Siempre ha sido el Abrilongo un rio singular. Y no sólo por su carácter fronterizo, sino tambien por su paisaje y especialmente por su paisanaje. Las voces del Mocho, el Malviña, el Antonio,…, aún resuenan por entre los amieros. Del mismo modo que en su momento resonaron las palabras de la Virgen de Chandavila, los ruidos de la casa del miedo, los sonidos silvantes de las bolas de luz que de vez en cuando se dejan ver, los pasos del labisome que ya sólo deja ver sus huellas. Todavía quedan sitios mágicos, porque todavía quedan sitios donde las personas creen en la magia.

Me encantaría tener la capacidad de entender lo que piensa y dice la tierra. No voy a engañar a nadie, aún no la tengo. Para eso hace falta edad y sabuduría, lo que a veces el tiempo soluciona. Cometeré la osadía de escribir lo que creo que podría decir la huerta.

Todavía tengo un vago recuerdo de cuando aún no me llamaban huerta. ¿300, 400 años? quién puede acordarse. Fue entonces duro aceptar el cambio, pero más duro estaba siendo ver cómo poco a poco iba cayendo en el olvido, cómo las paredes de piedra que he sustentado durante tanto tiempo caían y no se volvían a levantar, cómo los árboles morían sin que nadie se despidiera de ellos, cómo las manos que me acariciaban envejecían para no renacer.

Pero el olvido y la soledad no iban a ser mi destino, al menos no todavía.

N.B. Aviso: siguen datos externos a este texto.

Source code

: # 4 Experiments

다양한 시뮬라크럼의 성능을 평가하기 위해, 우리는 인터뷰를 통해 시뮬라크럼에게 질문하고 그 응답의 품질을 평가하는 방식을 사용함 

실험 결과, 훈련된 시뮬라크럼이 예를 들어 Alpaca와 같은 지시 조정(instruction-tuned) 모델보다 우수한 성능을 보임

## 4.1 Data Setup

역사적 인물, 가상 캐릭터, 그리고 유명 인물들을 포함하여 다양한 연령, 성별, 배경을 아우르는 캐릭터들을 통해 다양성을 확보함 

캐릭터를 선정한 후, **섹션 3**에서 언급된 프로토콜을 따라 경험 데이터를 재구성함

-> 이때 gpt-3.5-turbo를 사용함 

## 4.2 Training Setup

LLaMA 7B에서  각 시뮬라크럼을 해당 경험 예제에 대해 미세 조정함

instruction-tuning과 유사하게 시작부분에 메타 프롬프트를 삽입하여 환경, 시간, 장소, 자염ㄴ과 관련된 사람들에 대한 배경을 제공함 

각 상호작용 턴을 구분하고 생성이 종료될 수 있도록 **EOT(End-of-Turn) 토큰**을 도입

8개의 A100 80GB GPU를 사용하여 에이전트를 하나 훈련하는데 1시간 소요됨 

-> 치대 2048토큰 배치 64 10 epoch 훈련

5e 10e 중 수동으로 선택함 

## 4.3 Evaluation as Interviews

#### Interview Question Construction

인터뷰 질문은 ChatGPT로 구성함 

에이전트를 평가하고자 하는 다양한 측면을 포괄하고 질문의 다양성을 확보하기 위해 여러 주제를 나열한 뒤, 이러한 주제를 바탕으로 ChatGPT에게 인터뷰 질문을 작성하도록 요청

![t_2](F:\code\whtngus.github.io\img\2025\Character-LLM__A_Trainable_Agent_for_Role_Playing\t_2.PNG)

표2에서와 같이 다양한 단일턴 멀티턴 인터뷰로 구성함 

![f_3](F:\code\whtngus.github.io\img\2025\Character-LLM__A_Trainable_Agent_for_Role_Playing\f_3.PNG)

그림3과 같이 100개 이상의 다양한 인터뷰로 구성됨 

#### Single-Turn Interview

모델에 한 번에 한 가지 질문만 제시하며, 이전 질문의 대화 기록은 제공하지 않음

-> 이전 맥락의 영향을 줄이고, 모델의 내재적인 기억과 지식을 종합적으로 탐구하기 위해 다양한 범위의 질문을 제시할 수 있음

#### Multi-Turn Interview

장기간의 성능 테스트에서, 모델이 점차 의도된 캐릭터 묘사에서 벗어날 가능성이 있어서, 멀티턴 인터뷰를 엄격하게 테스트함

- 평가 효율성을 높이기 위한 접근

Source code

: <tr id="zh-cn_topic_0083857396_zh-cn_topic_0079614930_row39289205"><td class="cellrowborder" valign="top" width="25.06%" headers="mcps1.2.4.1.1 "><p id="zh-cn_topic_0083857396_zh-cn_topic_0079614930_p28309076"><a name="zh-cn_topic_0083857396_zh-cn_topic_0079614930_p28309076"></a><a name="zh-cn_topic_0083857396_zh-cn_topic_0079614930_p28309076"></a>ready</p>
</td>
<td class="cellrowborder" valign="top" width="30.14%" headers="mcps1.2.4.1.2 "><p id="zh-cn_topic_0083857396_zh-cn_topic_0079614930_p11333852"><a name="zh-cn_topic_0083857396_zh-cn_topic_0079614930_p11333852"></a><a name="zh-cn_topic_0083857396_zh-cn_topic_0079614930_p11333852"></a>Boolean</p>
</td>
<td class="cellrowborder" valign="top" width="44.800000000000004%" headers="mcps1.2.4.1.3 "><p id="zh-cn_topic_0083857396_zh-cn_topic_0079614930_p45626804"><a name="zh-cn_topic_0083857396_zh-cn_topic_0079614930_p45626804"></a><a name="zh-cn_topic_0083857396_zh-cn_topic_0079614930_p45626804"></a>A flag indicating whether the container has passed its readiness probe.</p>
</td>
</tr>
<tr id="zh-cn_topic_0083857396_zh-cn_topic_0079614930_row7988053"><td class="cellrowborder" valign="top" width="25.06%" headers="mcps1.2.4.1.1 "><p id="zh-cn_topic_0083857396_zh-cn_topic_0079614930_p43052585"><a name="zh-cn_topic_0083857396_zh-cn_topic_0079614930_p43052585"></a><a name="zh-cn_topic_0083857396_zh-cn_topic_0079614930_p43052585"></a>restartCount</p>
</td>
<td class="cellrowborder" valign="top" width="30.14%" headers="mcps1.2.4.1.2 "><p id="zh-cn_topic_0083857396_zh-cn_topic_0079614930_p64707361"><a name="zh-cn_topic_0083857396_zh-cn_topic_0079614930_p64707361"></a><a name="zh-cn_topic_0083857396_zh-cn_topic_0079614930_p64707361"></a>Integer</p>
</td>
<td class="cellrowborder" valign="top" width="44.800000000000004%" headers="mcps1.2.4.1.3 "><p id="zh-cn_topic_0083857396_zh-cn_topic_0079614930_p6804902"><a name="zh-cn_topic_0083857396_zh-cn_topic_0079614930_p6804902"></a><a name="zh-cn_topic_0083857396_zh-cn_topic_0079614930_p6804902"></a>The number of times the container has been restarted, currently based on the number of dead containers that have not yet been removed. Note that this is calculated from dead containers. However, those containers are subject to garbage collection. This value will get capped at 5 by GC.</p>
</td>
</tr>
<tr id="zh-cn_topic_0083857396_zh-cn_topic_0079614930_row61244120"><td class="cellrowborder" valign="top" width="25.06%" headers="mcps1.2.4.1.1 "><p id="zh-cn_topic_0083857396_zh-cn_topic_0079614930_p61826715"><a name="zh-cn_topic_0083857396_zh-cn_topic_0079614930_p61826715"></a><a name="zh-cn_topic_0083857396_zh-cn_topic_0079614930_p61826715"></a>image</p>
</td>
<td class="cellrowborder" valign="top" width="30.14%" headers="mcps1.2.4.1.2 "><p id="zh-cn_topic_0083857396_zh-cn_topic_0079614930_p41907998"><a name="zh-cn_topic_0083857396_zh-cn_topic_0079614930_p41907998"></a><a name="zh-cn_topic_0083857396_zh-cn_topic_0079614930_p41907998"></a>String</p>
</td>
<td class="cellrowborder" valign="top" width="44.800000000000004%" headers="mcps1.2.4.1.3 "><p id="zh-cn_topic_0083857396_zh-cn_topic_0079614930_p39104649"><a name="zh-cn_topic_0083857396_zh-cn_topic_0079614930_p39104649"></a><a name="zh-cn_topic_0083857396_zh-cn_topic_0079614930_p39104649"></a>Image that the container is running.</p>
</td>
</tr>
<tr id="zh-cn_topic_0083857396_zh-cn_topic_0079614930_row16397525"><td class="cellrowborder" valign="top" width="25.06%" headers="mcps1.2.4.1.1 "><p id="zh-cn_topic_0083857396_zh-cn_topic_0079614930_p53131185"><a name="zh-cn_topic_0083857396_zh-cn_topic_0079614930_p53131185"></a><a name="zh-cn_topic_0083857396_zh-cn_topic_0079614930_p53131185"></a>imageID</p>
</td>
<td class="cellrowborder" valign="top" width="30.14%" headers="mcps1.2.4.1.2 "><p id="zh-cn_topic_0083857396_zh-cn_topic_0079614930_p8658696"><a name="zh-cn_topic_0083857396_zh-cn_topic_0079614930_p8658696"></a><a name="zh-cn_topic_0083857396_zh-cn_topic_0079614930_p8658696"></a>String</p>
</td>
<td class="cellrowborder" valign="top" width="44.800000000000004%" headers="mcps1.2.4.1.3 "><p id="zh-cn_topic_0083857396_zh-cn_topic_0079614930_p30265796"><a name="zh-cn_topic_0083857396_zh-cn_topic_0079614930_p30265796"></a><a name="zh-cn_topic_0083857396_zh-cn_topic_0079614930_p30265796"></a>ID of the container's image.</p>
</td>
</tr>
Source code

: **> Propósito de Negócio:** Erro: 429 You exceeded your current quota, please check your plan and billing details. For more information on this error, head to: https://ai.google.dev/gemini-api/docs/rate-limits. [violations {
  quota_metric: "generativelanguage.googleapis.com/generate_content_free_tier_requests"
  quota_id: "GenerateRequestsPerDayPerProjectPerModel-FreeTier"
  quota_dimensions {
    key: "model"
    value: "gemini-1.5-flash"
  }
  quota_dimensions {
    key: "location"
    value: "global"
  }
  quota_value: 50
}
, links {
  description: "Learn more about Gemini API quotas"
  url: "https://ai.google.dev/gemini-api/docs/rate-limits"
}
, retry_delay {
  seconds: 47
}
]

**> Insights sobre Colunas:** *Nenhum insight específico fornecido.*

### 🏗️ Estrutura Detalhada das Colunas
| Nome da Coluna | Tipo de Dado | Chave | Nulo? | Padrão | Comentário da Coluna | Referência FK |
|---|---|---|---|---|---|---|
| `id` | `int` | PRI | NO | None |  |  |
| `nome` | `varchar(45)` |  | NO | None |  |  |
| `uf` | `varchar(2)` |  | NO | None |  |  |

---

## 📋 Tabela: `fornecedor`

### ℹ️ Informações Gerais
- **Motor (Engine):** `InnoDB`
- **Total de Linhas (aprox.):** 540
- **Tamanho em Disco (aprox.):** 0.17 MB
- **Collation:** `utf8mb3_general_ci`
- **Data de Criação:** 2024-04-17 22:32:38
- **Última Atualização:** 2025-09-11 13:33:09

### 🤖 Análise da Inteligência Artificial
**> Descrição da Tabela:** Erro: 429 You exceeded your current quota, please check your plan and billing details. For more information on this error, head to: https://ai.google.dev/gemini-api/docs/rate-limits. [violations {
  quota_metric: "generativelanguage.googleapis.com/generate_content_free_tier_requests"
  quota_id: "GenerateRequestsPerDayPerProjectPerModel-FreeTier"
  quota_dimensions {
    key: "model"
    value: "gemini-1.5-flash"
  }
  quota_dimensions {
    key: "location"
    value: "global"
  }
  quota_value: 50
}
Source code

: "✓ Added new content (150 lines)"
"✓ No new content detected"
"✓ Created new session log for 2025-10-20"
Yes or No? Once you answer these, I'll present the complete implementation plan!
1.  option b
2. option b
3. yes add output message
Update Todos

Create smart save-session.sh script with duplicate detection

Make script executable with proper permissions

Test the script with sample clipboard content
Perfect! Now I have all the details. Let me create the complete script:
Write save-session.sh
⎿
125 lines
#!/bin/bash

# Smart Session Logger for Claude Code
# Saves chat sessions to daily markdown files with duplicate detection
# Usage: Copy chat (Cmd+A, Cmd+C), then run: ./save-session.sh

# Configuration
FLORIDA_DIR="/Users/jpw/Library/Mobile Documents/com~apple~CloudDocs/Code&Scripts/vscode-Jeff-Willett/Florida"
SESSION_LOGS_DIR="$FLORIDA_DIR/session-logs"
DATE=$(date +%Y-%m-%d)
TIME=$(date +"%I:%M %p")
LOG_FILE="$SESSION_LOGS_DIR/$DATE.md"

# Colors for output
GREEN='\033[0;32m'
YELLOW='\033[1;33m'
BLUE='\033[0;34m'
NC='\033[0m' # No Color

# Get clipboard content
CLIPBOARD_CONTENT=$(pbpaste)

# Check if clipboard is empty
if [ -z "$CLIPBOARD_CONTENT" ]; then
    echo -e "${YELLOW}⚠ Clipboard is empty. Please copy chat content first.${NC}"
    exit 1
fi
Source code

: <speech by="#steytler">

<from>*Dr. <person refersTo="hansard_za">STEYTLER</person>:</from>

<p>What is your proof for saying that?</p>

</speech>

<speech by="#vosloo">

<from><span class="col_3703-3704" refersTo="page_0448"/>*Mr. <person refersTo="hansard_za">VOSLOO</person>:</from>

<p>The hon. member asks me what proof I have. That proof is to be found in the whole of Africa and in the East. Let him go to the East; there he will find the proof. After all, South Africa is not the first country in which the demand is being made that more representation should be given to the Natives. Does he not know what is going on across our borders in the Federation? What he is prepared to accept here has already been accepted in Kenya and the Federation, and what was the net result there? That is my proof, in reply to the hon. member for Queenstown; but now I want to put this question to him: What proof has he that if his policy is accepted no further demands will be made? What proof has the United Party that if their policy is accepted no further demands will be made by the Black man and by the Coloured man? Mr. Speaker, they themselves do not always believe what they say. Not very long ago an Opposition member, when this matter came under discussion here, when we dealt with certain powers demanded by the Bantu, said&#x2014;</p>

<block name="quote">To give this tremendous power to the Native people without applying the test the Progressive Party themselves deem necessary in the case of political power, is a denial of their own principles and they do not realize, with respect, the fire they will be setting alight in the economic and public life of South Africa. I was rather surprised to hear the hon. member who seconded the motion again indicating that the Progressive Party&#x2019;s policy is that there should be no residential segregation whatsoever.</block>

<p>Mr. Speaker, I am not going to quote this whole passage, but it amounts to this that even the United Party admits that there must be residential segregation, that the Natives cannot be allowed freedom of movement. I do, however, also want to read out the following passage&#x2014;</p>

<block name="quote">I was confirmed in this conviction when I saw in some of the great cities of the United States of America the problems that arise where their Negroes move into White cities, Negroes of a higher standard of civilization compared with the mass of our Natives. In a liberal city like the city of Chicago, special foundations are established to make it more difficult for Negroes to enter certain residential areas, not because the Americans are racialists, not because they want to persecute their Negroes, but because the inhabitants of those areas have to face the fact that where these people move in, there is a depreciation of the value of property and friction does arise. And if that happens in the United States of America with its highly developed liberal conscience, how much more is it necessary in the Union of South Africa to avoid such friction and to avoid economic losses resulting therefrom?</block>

Nuevos aires, nueva savia, nueva sangre corren y correrán, o mejor dicho, andan y andarán por donde viejos aires, vieja savia y vieja sangre ya hicieron camino.

¿Quienes somos? Somos tantos y a tantos olvidaré. Pero cómo podría olvidar a todos esos animalitos lanudos a los que tanto he dado de comer y que tanto me han alimentado; a Boby, su fiel mastín guardián, que tan torpe parece a veces; a Pancho, ese burrito andaluz tan simpático y que todavía no ha aprendido a tirar del arado; al pequeño rebaño de cabras, tan serranas ellas; a la sierra, que tanto me da de beber y que siempre me comenta que todavía no entiende cómo le han puesto el nombre de Matasiete, pues ella, dice, no fue la que mató a aquellos siete lobos; a los olivos, las encinas, los alcornoques, los amieros, que tantas historias tienen que contar; al labisome, que hasta de mi se esconde, ya no se fía de nadie; a Laura, que se crió correteando por estos campos; a Joaquín, su marido, que tanto me ha cuidado durante tantos años; a Javi, el hijo de ambos, que tantos pájaros tiene en la cabeza; y al Abrilongo, mi mejor amigo.